▶ [Given entries]
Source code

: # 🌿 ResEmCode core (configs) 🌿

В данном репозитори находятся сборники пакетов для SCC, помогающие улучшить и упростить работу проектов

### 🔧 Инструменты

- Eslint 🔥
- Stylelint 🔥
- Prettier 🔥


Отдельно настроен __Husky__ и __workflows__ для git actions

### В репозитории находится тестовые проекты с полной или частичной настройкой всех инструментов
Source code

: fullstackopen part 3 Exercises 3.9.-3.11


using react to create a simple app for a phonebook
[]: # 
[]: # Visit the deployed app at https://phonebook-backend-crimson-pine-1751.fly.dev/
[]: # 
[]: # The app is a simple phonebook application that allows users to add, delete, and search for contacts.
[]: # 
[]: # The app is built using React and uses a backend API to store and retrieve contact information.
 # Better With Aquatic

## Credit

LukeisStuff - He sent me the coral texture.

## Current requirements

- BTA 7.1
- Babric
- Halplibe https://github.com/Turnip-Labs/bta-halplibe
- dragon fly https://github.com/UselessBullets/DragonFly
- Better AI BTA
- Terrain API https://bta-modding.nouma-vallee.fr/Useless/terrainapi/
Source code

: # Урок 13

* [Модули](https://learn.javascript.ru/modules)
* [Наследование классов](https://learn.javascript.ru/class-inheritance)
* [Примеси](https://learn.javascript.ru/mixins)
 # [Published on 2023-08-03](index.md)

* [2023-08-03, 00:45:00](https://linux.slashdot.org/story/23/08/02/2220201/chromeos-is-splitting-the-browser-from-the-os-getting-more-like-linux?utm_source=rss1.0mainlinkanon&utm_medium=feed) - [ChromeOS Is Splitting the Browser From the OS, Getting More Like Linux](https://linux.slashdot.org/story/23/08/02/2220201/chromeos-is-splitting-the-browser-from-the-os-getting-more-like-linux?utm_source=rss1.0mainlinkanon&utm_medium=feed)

▶ [Brief] Every single entry is to be retyped exactly.

▶ [Result of this task]
Source code

: # 🌿 ResEmCode core (configs) 🌿

В данном репозитори находятся сборники пакетов для SCC, помогающие улучшить и упростить работу проектов

### 🔧 Инструменты

- Eslint 🔥
- Stylelint 🔥
- Prettier 🔥


Отдельно настроен __Husky__ и __workflows__ для git actions

### В репозитории находится тестовые проекты с полной или частичной настройкой всех инструментов
Source code

: fullstackopen part 3 Exercises 3.9.-3.11


using react to create a simple app for a phonebook
[]: # 
[]: # Visit the deployed app at https://phonebook-backend-crimson-pine-1751.fly.dev/
[]: # 
[]: # The app is a simple phonebook application that allows users to add, delete, and search for contacts.
[]: # 
[]: # The app is built using React and uses a backend API to store and retrieve contact information.
 # Better With Aquatic

## Credit

LukeisStuff - He sent me the coral texture.

## Current requirements

- BTA 7.1
- Babric
- Halplibe https://github.com/Turnip-Labs/bta-halplibe
- dragon fly https://github.com/UselessBullets/DragonFly
- Better AI BTA
- Terrain API https://bta-modding.nouma-vallee.fr/Useless/terrainapi/
Source code

: # Урок 13

* [Модули](https://learn.javascript.ru/modules)
* [Наследование классов](https://learn.javascript.ru/class-inheritance)
* [Примеси](https://learn.javascript.ru/mixins)
 # [Published on 2023-08-03](index.md)

* [2023-08-03, 00:45:00](https://linux.slashdot.org/story/23/08/02/2220201/chromeos-is-splitting-the-browser-from-the-os-getting-more-like-linux?utm_source=rss1.0mainlinkanon&utm_medium=feed) - [ChromeOS Is Splitting the Browser From the OS, Getting More Like Linux](https://linux.slashdot.org/story/23/08/02/2220201/chromeos-is-splitting-the-browser-from-the-os-getting-more-like-linux?utm_source=rss1.0mainlinkanon&utm_medium=feed)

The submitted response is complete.